Du côté de la vaccination, deux sommets ont été atteints dans la journée de jeudi, s’est réjoui sur Twitter le ministre de la Santé et des Services sociaux, Christian Dubé, vendredi. D’abord, 74 927 doses supplémentaires ont été administrées, soit un total de 2 223 775 jusqu’ici. C’est donc dire qu’un peu plus de 26 % de la population a reçu sa première dose. Plus de 15 000 doses ont aussi été données en pharmacie jeudi, alors que la campagne dans ces établissements se déploie progressivement au Québec. « [La moyenne sur sept jours] est de 66 000 doses. Bien au-delà de ce qu’on avait prévu pour le mois d’avril. Une bonne nouvelle pour notre objectif du 24 juin », a dit le ministre.

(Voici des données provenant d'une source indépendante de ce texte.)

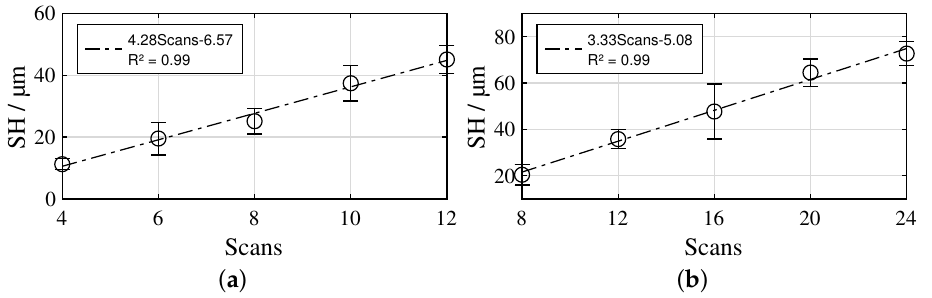
Figure 7. Correlation between the number of scans and SH : ( a ) L12 structures, ( b ) L40 structures; mean values ±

Depuis vendredi, les données sur la deuxième dose sont maintenant présentées dans le bilan quotidien du gouvernement. Ainsi, on y apprend que 2526 deuxièmes doses ont été données dans la journée de jeudi, en majorité dans la tranche d’âge des 0-49 ans.

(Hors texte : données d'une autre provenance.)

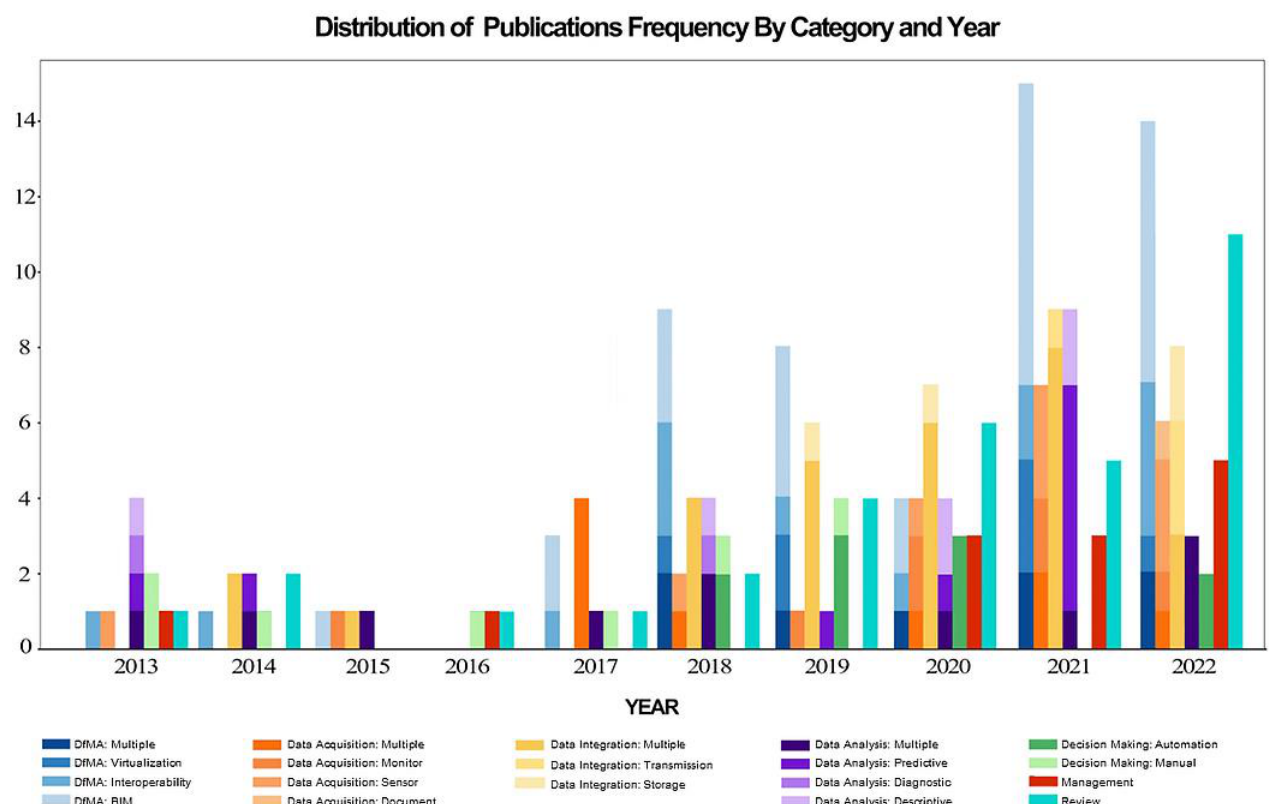
Figure 6. Distribution of publication frequency by category (subcategory) and year.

Critiqué pour l’essoufflement de la campagne d’administration du vaccin d’AstraZeneca depuis quelques jours, le ministre Dubé a par ailleurs annoncé vendredi que plus de 20 000 doses de ce vaccin seraient offertes sans rendez-vous ce week-end à Montréal. « J’ai demandé au réseau de faire des interventions ciblées dans certains quartiers », a-t-il dit. Ainsi, dans l’Ouest-de-l’Île et dans Côte-des-Neiges, un « camion-crieur annoncera en plusieurs langues l’ouverture de cliniques mobiles ».